Carol DiMaiti Stuart’s murder was an act of domestic violence
If Carol DiMaiti Stuart was murdered today, the immediate reaction would be, “The husband did it.” But that wasn’t the case in October 1989. When the white suburban mother-to-be was shot after a birthing class in Mission Hill, it was easier for many to believe that a random Black man killed her than to consider what turned out to be the truth — that Carol’s death was an act of domestic violence plotted and planned by her husband, Charles Stuart.
With the Globe’s renewed focus on one of Boston’s most notorious crimes, there’s been a lot of overdue attention on how Stuart, who died by suicide in January 1990 rather than face accountability for a lie that turned this city inside out, exploited the marrow-deep racism that ran through this city’s institutions from law enforcement to the media, including this newspaper.
That’s why convincing many that a Black man murdered a white woman wasn’t a heavy lift.
But Stuart also took advantage of the fact that he and his wife would be considered the antithesis of the stereotypes concerning who commits domestic violence and whose life is endangered and ended because of it.
“With the [Stuart] case, the complete public discourse just pivoted away from even considering that this was a domestic homicide,” said Hema SarangSieminski, deputy director of Jane Doe Inc., the Massachusetts Coalition Against Sexual Assault and Domestic Violence. “It was easier to blame and persecute a Black man in the midst of all this than acknowledge the harm that happened in that relationship.”
In 1989, Debra Robbin was executive director of the New Bedford Women’s Center, an anti-domestic violence organization. When Carol died — and an aggressive manhunt ensued for an unknown perpetrator Stuart identified to police as “a Black man” — Robbin wasn’t convinced they were looking for the right suspect.
“Given the work that I do, my mind did immediately think it was domestic violence,” said Robbin, now Jane Doe’s executive director. “A few years before, a woman was raped on a pool table in
New Bedford [the case that inspired the 1988 Jodie Foster film, “The Accused”] and [the Stuart case] was also close to the time when women’s bodies were being discovered in the New Bedford area. I was in a community where the most unimaginable and horrific kinds of violence [against women] was happening.”
But at the time of Carol’s murder, there wasn’t heightened public consciousness about intimate partner violence. Of course, primarily women and children were being killed. But when it was discussed — if it was discussed at all — it was usually regarded as an isolated incident rather than an epidemic that plagues families and communities nationwide.
And it had not yet been documented that the leading cause of death for pregnant women is murder, usually committed or arranged by a current or former intimate partner or that the risk for perinatal and infant mortality is 36 percent higher for women who experience domestic violence.
Delivered prematurely by caesarean section, Carol’s son, Christopher, lived for 17 days.

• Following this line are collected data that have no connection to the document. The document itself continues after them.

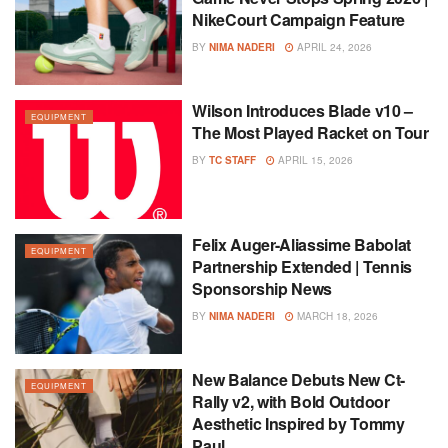
NikeCourt Campaign Feature
BY
NIMA NADERI
APRIL 24, 2026
Wilson Introduces Blade v10 –
EQUIPMENT
The Most Played Racket on Tour
BY
TC STAFF
APRIL 15, 2026
Felix Auger-Aliassime Babolat
EQUIPMENT
Partnership Extended | Tennis
Sponsorship News
BY
NIMA NADERI
MARCH 18, 2026
New Balance Debuts New Ct-
EQUIPMENT
Rally v2, with Bold Outdoor
Aesthetic Inspired by Tommy
Paul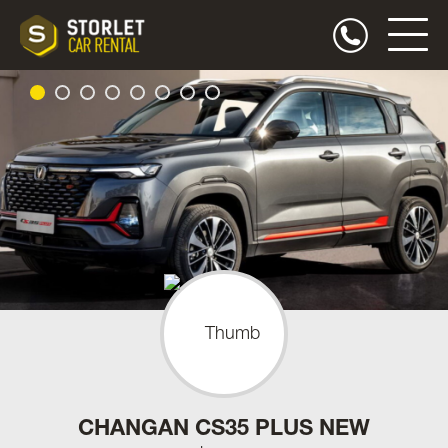
CHANGAN CS35 PLUS NEW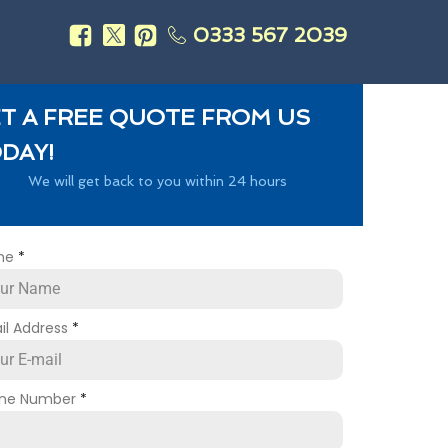
0333 567 2039
s
T A FREE QUOTE FROM US
DAY!
We will get back to you within 24 hours
me
*
il Address
*
ne Number
*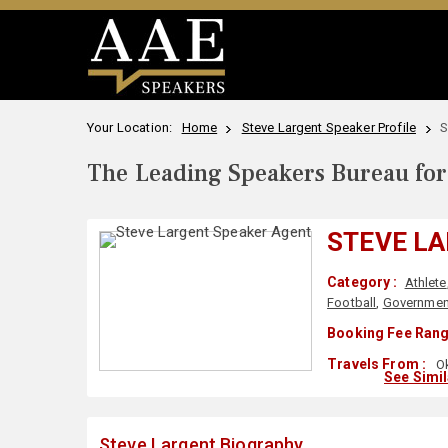
Your Location:
Home
Steve Largent Speaker Profile
S
The Leading Speakers Bureau for 
STEVE L
Category :
Athlete
Football
,
Governmen
Booking Fee Rang
Travels From :
Ok
See Simi
Steve Largent Biography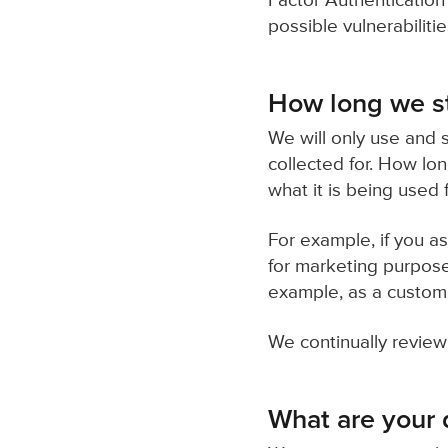
Factor Authentication 
possible vulnerabilit
How long we st
We will only use and s
collected for. How lo
what it is being used f
For example, if you a
for marketing purpose
example, as a customer
We continually review
What are your d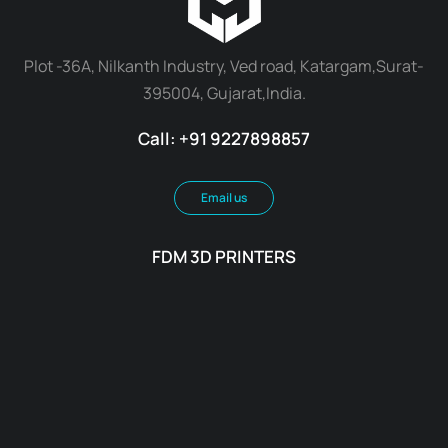
Plot -36A, Nilkanth Industry, Ved road, Katargam,Surat-
395004, Gujarat,India.
Call: +91 9227898857
Email us
FDM 3D PRINTERS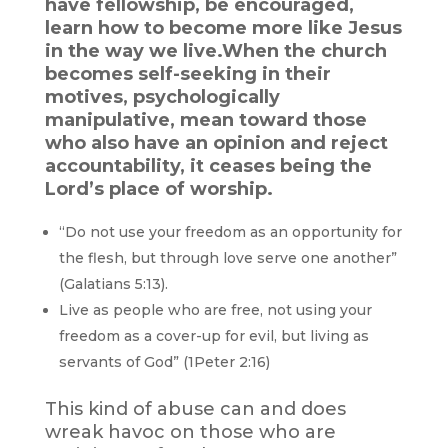
have fellowship, be encouraged,
learn how to become more like Jesus
in the way we live.When the church
becomes self-seeking in their
motives, psychologically
manipulative, mean toward those
who also have an opinion and reject
accountability, it ceases being the
Lord’s place of worship.
“Do not use your freedom as an opportunity for
the flesh, but through love serve one another”
(Galatians 5:13).
Live as people who are free, not using your
freedom as a cover-up for evil, but living as
servants of God” (1Peter 2:16)
This kind of abuse can and does
wreak havoc on those who are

The deaths of Carol and Christopher fit into those dire statistics about infant mortality and fatal violence against pregnant women. But there’s also this parallel found in many cases of domestic violence — other people knew what happened to Carol and who was responsible. In the Stuart case, analysis by Globe reporters “identified dozens of regular people — people who would have called themselves good, upright, law-abiding citizens — who helped to hide the truth.”
“People knew and said nothing. I might not be surprised by that, but I’m also horrified because domestic violence thrives in silence,” Robbin said. “And that’s exactly what happened there.”

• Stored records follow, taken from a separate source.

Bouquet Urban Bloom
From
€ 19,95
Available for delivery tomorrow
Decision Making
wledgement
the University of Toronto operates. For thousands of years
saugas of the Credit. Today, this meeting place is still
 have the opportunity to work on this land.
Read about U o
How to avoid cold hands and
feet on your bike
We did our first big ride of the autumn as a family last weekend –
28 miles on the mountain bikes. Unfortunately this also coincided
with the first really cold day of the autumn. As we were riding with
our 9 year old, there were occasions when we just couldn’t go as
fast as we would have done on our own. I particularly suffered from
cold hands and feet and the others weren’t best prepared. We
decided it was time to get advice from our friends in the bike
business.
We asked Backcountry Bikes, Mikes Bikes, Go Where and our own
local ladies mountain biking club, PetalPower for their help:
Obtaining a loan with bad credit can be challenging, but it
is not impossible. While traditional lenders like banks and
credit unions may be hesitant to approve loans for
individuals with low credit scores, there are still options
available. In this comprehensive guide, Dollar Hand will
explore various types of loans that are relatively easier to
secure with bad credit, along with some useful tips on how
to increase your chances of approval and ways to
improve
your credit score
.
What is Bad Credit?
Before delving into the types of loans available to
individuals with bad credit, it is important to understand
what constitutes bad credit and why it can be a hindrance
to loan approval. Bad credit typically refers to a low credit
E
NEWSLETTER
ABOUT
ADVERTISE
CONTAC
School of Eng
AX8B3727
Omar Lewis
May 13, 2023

In the months between Carol’s murder and Stuart’s suicide, the public was fed a steady media diet of the Stuarts’ wedding photos, the beaming young couple stepping from a limousine and seemingly into their bright future. Add that to the fact that Stuart sustained a serious gunshot wound that night and few were willing to openly consider that he might have been involved in his wife’s death. Even after Stuart’s story unraveled, I can recall no discussions that Carol’s murder made her a victim of domestic violence.
We are raised to fear strangers, not those who claim to love us. For all its horrors, the idea of a Black man killing a white woman was more digestible than the reality of a white man from an affluent suburb murdering his wife and unborn child — then trying to frame not just Willie Bennett but Boston’s Black community, which still bears the scars of Stuart’s hideous, racist lie.
Perhaps for many, recognizing the real Charles Stuart — and the act of domestic violence that claimed the lives of Carol and her son — cut too close to home.